If you’re inviting a family over for a holiday meal, the best thing to do is to ask in advance how to best make your environment comfortable and fun for their family. Ideas include:

  • Help prepare for change. If the family is traveling to your house, send photos of your house in advance of their visit. For many children, seeing the house and decorations will help them know what to expect and may lessen anxiety.
  • Similarly, it is great to send photos of the other people who will be in attendance in advance. This will help ASD kids get familiar of people who will be there and learn names.
  • Being more specific about food. Really picky eaters. Favorite brand-name items. Some of the things available will make a difference.
  • Determine what may distract your ASD guest (i.e. scented candles or music) and offer to put away those items or lower music.
  • Food can be a challenge for many ASD kids. Ask their parent specifics about how to best accommodate their child’s meal. For example, if portion control is a challenge, offer support monitoring around buffet tables or snack tables or plate food instead. Or for the picky eaters, offer to purchase the exact type and brand of food their child will eat/feel comfortable with.
  • Provide a goodie bag with distractions.
  • Set-up a quiet room or sensory retreat in the house with appropriate toys and devices.
  • Talk to other kids attending celebration about autism and what to expect.
  • Reiterate to your friend / extended family that you don’t expect things to be perfect and welcome their family just the way they are.

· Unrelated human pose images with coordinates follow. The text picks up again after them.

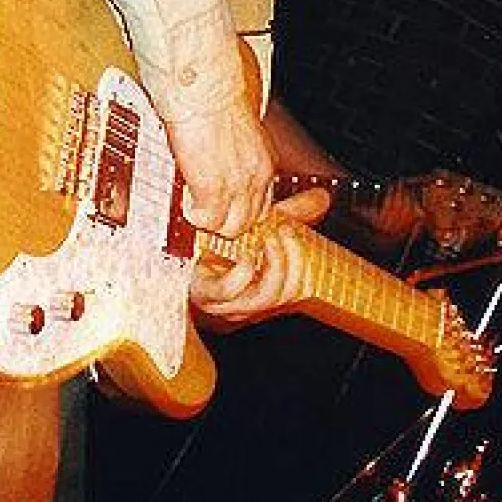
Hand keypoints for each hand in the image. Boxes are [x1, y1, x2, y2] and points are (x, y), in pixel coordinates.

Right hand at [169, 96, 274, 238]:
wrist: (205, 87)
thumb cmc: (215, 98)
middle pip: (248, 222)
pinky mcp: (214, 188)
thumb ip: (234, 154)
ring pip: (230, 227)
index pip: (262, 205)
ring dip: (209, 219)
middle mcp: (257, 176)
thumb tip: (218, 163)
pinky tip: (185, 196)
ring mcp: (238, 185)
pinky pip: (205, 219)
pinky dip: (193, 213)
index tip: (223, 207)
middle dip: (224, 220)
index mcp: (263, 162)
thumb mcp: (236, 132)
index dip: (239, 210)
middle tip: (203, 207)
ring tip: (193, 202)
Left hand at [190, 187, 329, 327]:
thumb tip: (321, 198)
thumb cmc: (217, 243)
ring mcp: (228, 303)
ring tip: (267, 239)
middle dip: (291, 260)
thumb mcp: (258, 225)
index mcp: (266, 289)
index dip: (299, 259)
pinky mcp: (204, 294)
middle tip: (284, 231)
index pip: (298, 286)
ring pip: (264, 297)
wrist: (180, 249)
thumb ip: (291, 213)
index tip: (291, 230)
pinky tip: (245, 259)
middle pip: (285, 293)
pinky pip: (227, 293)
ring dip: (272, 266)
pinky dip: (241, 276)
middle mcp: (251, 303)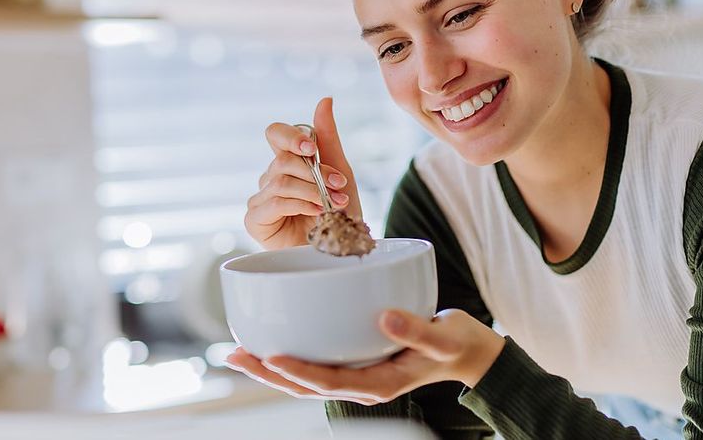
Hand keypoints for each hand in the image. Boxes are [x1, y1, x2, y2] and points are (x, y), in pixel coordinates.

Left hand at [225, 309, 505, 405]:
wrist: (468, 351)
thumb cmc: (457, 344)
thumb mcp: (445, 337)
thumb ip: (417, 330)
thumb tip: (384, 316)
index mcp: (379, 385)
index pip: (330, 382)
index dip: (298, 372)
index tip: (271, 358)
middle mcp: (362, 384)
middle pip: (306, 385)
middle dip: (268, 373)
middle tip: (234, 354)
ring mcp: (357, 375)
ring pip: (305, 378)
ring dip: (271, 367)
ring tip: (238, 351)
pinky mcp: (356, 361)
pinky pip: (317, 363)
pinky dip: (292, 353)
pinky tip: (272, 339)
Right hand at [244, 97, 362, 250]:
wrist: (344, 249)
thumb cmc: (341, 213)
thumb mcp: (339, 171)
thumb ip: (327, 137)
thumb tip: (325, 99)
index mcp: (288, 162)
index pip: (275, 134)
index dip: (291, 136)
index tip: (312, 148)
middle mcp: (270, 178)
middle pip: (281, 159)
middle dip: (315, 172)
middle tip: (338, 187)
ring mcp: (260, 198)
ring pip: (279, 180)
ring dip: (312, 191)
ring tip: (333, 204)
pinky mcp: (255, 220)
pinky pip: (273, 201)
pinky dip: (299, 204)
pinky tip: (315, 213)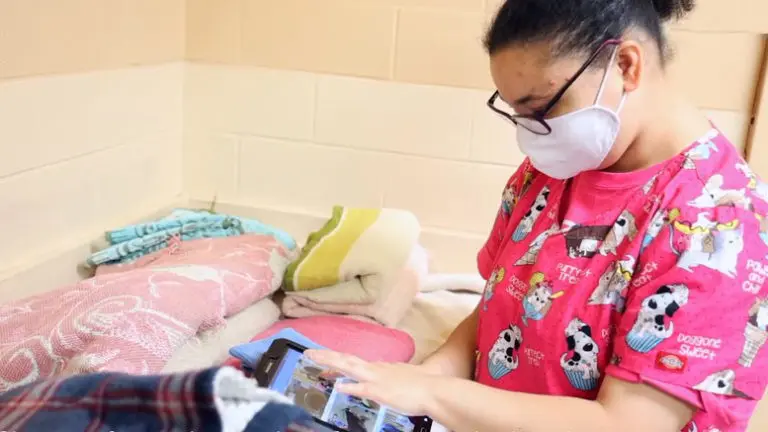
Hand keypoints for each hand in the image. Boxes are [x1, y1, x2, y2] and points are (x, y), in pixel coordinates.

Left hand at [305, 350, 435, 415]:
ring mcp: (377, 378)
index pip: (351, 361)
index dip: (334, 360)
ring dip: (331, 362)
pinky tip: (338, 386)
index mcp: (378, 367)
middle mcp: (374, 369)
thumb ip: (383, 376)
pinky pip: (362, 388)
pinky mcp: (381, 391)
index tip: (319, 358)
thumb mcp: (398, 376)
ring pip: (350, 367)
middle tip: (307, 353)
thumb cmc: (419, 385)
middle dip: (326, 356)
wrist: (433, 389)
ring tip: (314, 358)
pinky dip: (349, 386)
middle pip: (346, 359)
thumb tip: (374, 377)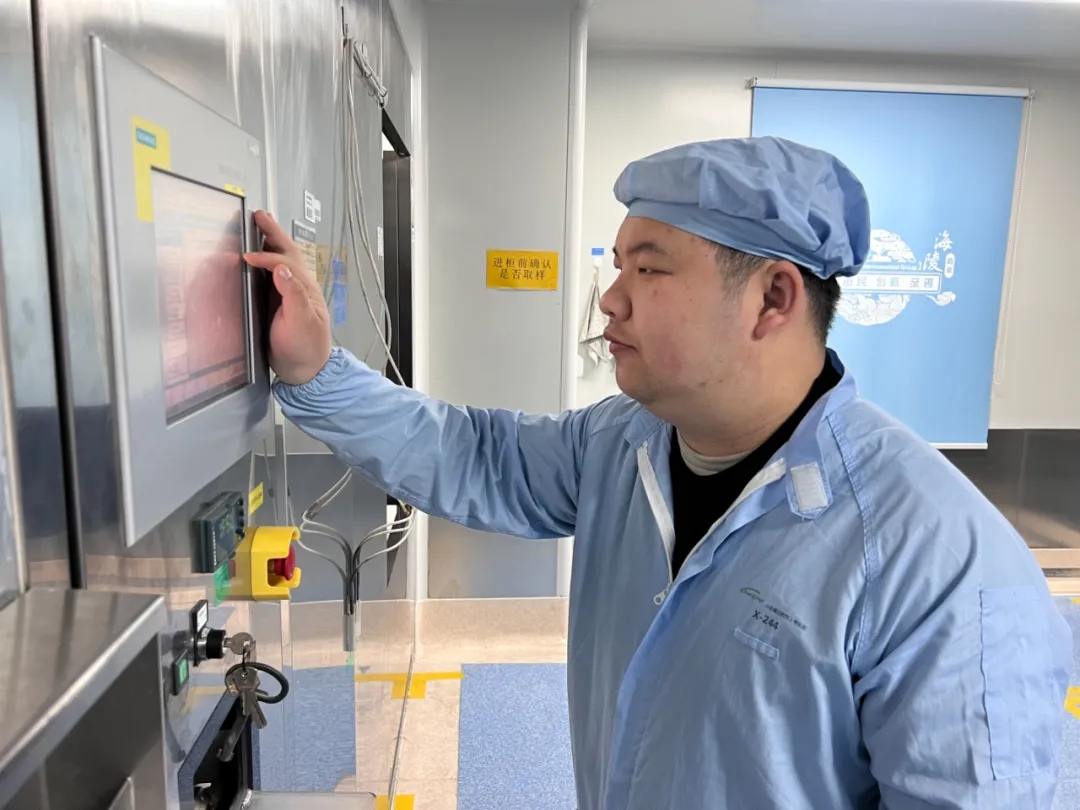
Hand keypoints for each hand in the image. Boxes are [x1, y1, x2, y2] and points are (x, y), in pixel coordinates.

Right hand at [244, 211, 331, 385]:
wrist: (304, 370)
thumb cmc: (306, 348)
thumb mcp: (302, 322)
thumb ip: (294, 295)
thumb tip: (282, 269)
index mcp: (305, 288)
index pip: (283, 263)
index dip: (265, 257)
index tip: (247, 257)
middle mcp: (298, 286)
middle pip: (286, 252)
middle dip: (272, 232)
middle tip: (259, 215)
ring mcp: (288, 292)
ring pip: (280, 259)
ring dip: (270, 240)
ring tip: (259, 225)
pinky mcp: (278, 301)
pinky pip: (271, 273)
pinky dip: (263, 259)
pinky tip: (254, 255)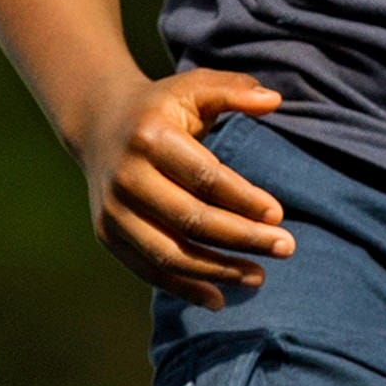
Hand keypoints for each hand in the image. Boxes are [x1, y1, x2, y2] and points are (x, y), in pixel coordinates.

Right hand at [74, 68, 294, 300]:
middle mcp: (126, 176)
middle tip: (286, 247)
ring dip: (218, 270)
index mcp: (150, 137)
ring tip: (260, 275)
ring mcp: (112, 210)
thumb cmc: (162, 107)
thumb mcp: (194, 87)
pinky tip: (220, 298)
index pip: (205, 177)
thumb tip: (275, 100)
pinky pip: (149, 270)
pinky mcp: (107, 235)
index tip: (279, 215)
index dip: (243, 199)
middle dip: (243, 238)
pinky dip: (184, 289)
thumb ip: (235, 89)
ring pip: (169, 253)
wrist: (99, 124)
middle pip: (191, 219)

And most importantly, if your friend or family can’t make the celebration, keep inviting them even if and reiterate that they are a valued friend and family.

Added tips:

If a family is not able to gather outside of their home, there are still ways to support them including:

  • Offer to run errands for families.
  • Offer respite time for families including overnight stays for families who may have children who wake up often at night.
  • Since some families are unable to safely leave decorations up all month, offer to have host a “pop up” decoration day, putting up decorations for the family for a day or two to enjoy and taking it down shortly after.